From the Valley Courier (Ruth Heide):
Alamosa hosted the annual Rio Grande Compact Commission meeting, which rotates among the states of Colorado, New Mexico and Texas.
Although the states are currently involved in litigation over compact administration, pending lawsuits were hardly mentioned during the meeting, and state engineers said they hoped the states could resolve their differences.
In January, Texas filed suit against New Mexico over Rio Grande Compact disputes, with Colorado caught in the middle since it is part of the compact.

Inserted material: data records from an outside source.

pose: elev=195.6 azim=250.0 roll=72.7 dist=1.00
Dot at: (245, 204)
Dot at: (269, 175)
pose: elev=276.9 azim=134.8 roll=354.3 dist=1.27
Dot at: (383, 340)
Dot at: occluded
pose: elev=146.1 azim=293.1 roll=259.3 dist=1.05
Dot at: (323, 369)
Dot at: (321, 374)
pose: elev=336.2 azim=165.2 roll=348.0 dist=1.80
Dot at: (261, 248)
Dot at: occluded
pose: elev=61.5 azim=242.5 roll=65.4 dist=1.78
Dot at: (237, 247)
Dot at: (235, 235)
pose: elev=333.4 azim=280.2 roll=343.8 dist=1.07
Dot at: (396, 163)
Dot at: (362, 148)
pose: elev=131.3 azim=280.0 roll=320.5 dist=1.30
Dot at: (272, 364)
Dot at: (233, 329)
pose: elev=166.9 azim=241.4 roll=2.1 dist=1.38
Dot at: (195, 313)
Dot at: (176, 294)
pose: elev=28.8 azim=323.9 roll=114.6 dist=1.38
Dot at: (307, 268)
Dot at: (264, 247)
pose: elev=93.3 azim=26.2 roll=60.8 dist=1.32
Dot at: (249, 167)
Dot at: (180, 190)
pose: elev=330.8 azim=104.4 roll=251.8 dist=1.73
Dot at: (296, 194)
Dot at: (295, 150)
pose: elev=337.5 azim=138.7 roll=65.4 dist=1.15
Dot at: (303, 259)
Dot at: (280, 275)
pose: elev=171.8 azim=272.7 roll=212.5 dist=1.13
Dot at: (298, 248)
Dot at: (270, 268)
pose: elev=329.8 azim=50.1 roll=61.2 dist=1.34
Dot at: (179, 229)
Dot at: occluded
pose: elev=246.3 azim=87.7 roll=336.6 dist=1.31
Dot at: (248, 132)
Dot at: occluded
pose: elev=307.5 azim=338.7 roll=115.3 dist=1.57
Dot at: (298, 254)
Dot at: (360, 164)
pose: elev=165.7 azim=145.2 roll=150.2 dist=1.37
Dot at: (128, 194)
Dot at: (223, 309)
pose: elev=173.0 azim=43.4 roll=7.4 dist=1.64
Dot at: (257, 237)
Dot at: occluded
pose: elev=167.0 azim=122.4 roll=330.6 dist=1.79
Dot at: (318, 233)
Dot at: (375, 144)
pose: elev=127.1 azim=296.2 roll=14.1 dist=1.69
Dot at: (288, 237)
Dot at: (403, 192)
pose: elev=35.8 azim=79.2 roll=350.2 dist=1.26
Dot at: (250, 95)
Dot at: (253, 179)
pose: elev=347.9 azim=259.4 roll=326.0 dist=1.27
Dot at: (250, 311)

The suit alleged New Mexico was not delivering to Texas the water owed that state under the compact.
“I am just hoping the three states and the commission continue to endeavor to work in a cooperative way,” said Dick Wolfe, compact commissioner for Colorado and the state water engineer.
Scott Verhines, Wolfe’s counterpart in New Mexico, said, “My mantra has been let’s try to solve and not fight … It behooves all of us to look for an opportunity to solve rather than fight.”
Pat Gordon, Texas’ compact commissioner and state engineer, said although he could not elaborate on all of the litigation issues, he agreed with Wolfe’s desire “that hopefully we can resolve all these issues.”
He said, “Water would solve a lot of issues.”
That seemed to be the consensus of all three states, which are entering yet another substandard water year.
“This is our fifth year in a row, consecutive year in a row, of below average conditions,” Commissioner Wolfe said. “We are seeing some pretty sustained below average conditions which certainly makes it difficult not only for users in Colorado but our downstream states as well.”
He said in the last 10-12 years, there have only been two or three years above the long-term average.
Wolfe reminded the water commissioners that 2012 experienced below average flows on the Rio Grande and Conejos River systems, with the Rio Grande producing 65 percent of average and the Conejos system 56 percent. He said 2013 will continue in a similar fashion but may be slightly better than last year. The March 1 forecast predicted 70 percent of average flows on the Rio Grande and 69 percent on the Conejos system, he reported.